Task 1.3 Market study.
Because of the ATCO’s interest, there are possibilities of enlarging the market initially considered for the BWR device. In particular, a couple of positive markets whose size is interesting for the use of BWR have been determined as the flight schools and the schools of Air Traffic Controllers (ATCos).

Task 1.4 Risk assessment.
A series of structured interviews have been performed by BrainSigns to relevant actors in the aeronautic domain as indicated in the Task Users Involvement. From these interviews a series of risks connected to the evaluation and acceptance of the BWR device have been identified. Appropriate countermeasures have been derived to cope with these risks for the device to be developed.

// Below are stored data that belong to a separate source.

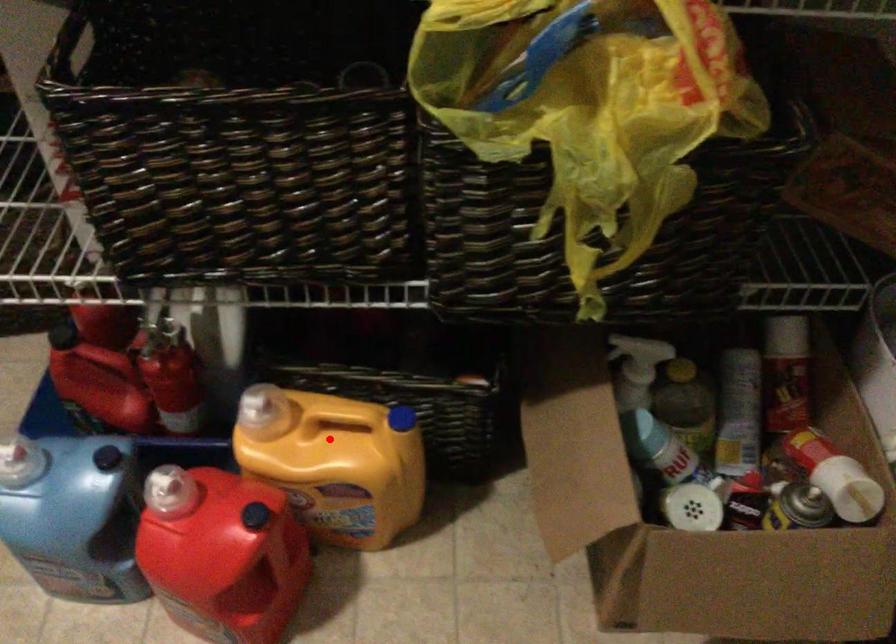
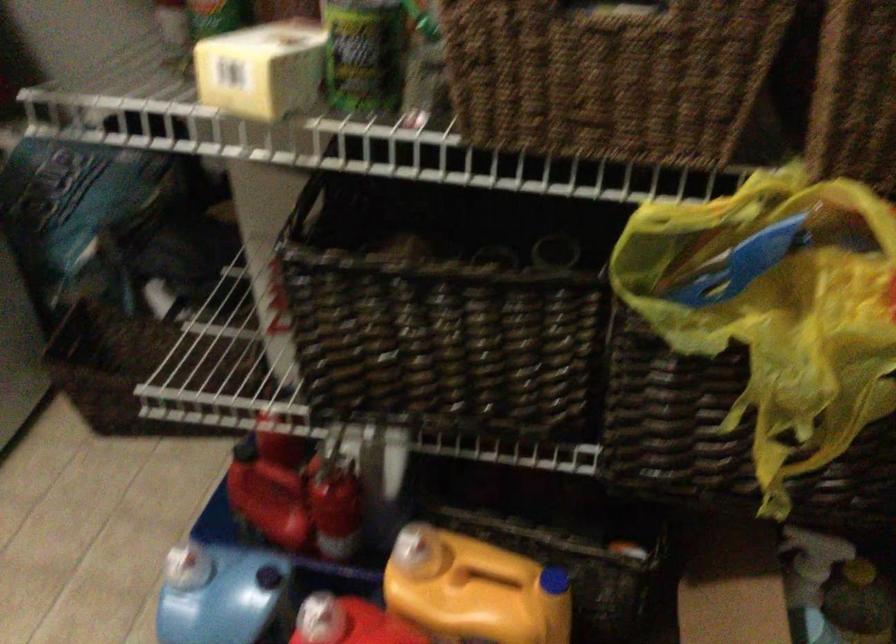
Where in the second image is the point corresponding to the highlighted location from the first image?

(474, 590)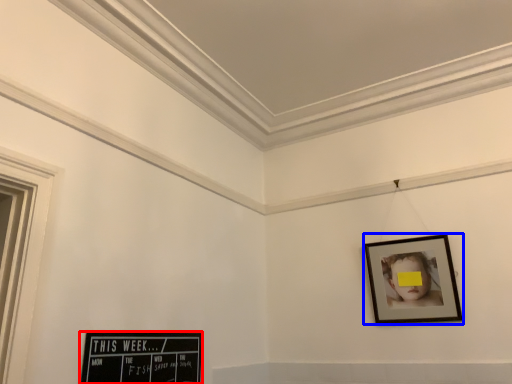
Question: Among these objects, which one is nearest to the camera, picture frame (highlighted by a red box) or picture frame (highlighted by a blue box)?

Choices:
 (A) picture frame
 (B) picture frame

Answer: (A)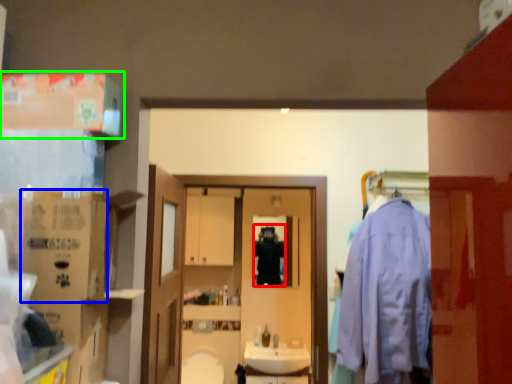
Question: Based on their relative distances, which object is farther from person (highlighted by a red box)? Choose from cardboard box (highlighted by a blue box) and box (highlighted by a green box).

Choices:
 (A) cardboard box
 (B) box

Answer: (A)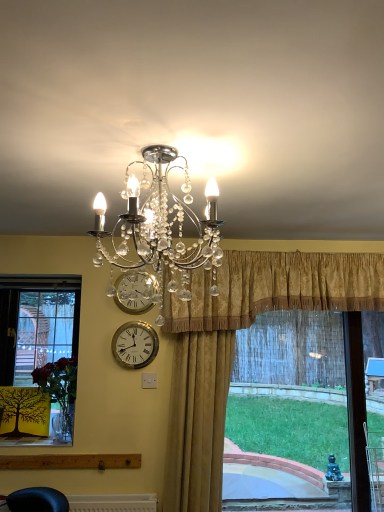
In order to face gold metallic wall clock at lower center, should I rotate leftwards or rightwards?

Rotate left and turn 7.690 degrees.

At what (x,y) coordinates should I click in order to perform the action: click on gold metallic clock at upper center. Please return your answer as a coordinate pair (x, y). This screenshot has width=384, height=512. Looking at the image, I should click on (135, 292).

What is the approximate height of gold velvet curtain at center, which appears as the first curtain when viewed from the left?

gold velvet curtain at center, which appears as the first curtain when viewed from the left, is 1.53 meters tall.

This screenshot has height=512, width=384. What do you see at coordinates (197, 421) in the screenshot? I see `gold velvet curtain at center, the second curtain positioned from the right` at bounding box center [197, 421].

This screenshot has width=384, height=512. Identify the location of clear crystal chandelier at upper center. (160, 230).

How many degrees apart are the facing directions of gold damask curtain at center, placed as the first curtain when sorted from right to left, and gold velvet curtain at center, the second curtain positioned from the right?

The angular difference between gold damask curtain at center, placed as the first curtain when sorted from right to left, and gold velvet curtain at center, the second curtain positioned from the right, is 0.0524 degrees.

From a real-world perspective, which object rests below the other?

gold velvet curtain at center, which appears as the first curtain when viewed from the left, is physically lower.

In the image, is gold damask curtain at center, placed as the first curtain when sorted from right to left, positioned in front of or behind gold velvet curtain at center, which appears as the first curtain when viewed from the left?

Task 1.5 Production costs evaluation
The market opportunities we have shown are really interesting but progressive development activities in the BWR production are necessary and also in developing sales and support units. BWR will firstly require a substantial investment to develop the device and tune the system in the 3 different markets that have been considered whilst carrying out site testing. Following this production systems and collaborations will have to be put in place including the development of sales and support teams. For the development of the device in a market ready tested version 2 years of time and ca. 800.000 Euros is estimated as being necessary.

Task 1.6 Intellectual Property (IP) management.
As recommended, the scenario in IP has been investigated in two directions: the first was relative to the freedom to operate for the realization of the BWR device and the second was relative to the protection of the intellectual property of it. Both actions have been successfully developed and two patents from BrainSigns related to the core principles of the BWR device have been filed to the proper offices to protect the IP of the project.

Task 1.7 Partners search and consolidation of existing partnership
After the experts interviews, as described above, it became clear that BrainSigns needs to search for the help of other expertise as partners or suppliers in order to develop the whole project. The required partnership for the testing and diffusion of the BWR device has been determined and negotiations are under way to generate a viable Consortium Agreement before the submission to the SMEINST-2 phase of the project.

Task 1.8 BrainWorkladReader Business Plan
As a result of the tasks carried out in the feasibility study, we have defined a business plan which concentrates on the following points:

Business Model
Market strategy
Product partnership and sales strategy
Value Proposition and product presentation
Financial Plan
User needs.
Main user needs so far identified rely on the availability of quantitative neurometric information directly measured from the body of the operator (pilots, ATCos, etc) for the evaluation of his/her cerebral workload during both training and normal operation. In this perspective, the BWR device will take into account the “mental” state of operators together with the quantified output of his/her overall behavioural data in order to identify how many residual cognitive resources operators may use during emergencies, in order to increase the safety in the working environment. Furthermore, during the training of the operators, supervisors can judge the performance of an operator according to the cognitive resources used during the training task. At the end of the project, it will be possible to integrate the BWR device within the existing training and operative environments for pilots and ATCos. In this context the user needs are related to the monitoring in real time the evolution of the mental workload of the operators, to evaluate their training state or their actual operative capacity.
Economic benefit for the users.
The BWR device will allow to save money and at the same time improving safety in operative environments. In particular, i) it will be possible to improve the training of novel operators, thanks to the objective assessment of the mental state during the training period; ii) it will be possible to avoid human errors (and so reduce the related costs) in operative environments (e.g. airflight pilots, ATCos, operators in control rooms) due to an increase in the cerebral workload that continuously drains the internal cognitive resources of such operators.